Logistic Regression

import matplotlib.pyplot as plt
import numpy as np
from sklearn.datasets import load_iris
from sklearn.linear_model import LinearRegression, LogisticRegression

np.random.seed(42)

plt.rcParams["figure.facecolor"] = (1, 1, 1, 0)  # RGBA tuple with alpha=0
plt.rcParams["axes.facecolor"] = (1, 1, 1, 0)  # RGBA tuple with alpha=0

Regression models predict a continuous variable, such as rainfall amount or sunlight intensity. They can also predict probabilities, such as the probability that an image contains a cat. A probability-predicting regression model can be used as part of a classifier by imposing a decision rule - for example, if the probability is 50% or more, decide it’s a cat.

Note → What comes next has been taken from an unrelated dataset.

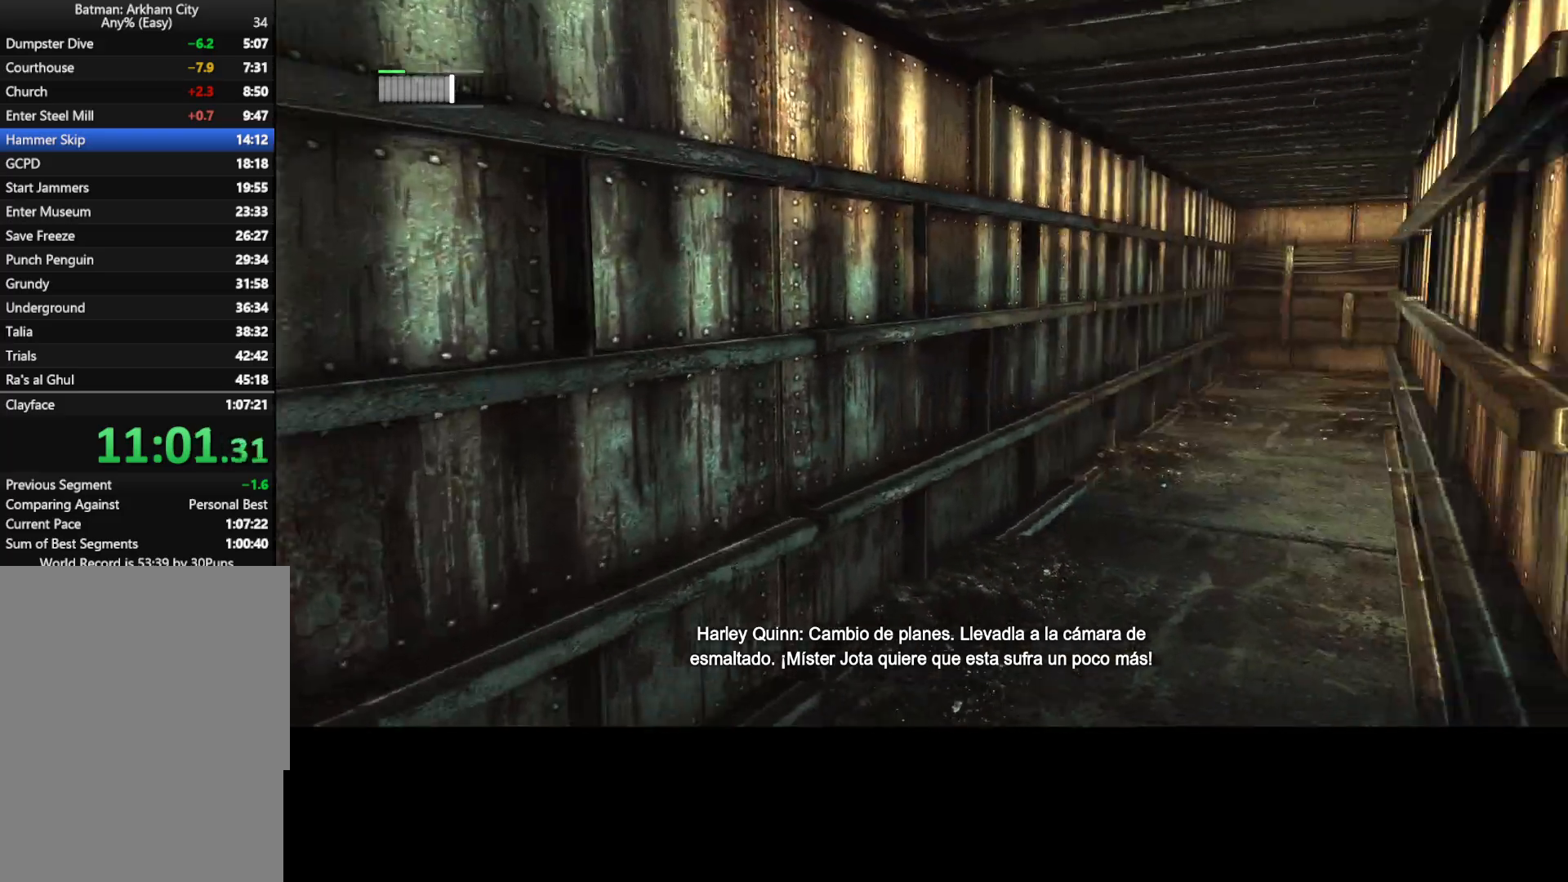
{"keys": ["ctrl", "w"], "mouse": [], "mouse_move": "still", "events": []}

Logistic regression predicts probabilities, and is therefore a regression algorithm. However, it is commonly described as a classification method in the machine learning literature, because it can be (and is often) used to make classifiers. There are also “true” classification algorithms, such as SVMs, which only predict an outcome and do not provide a probability.

High level usage using Scikit-Learn

The easiest way of training a logistic regression is probably with the Scikit-Learn library.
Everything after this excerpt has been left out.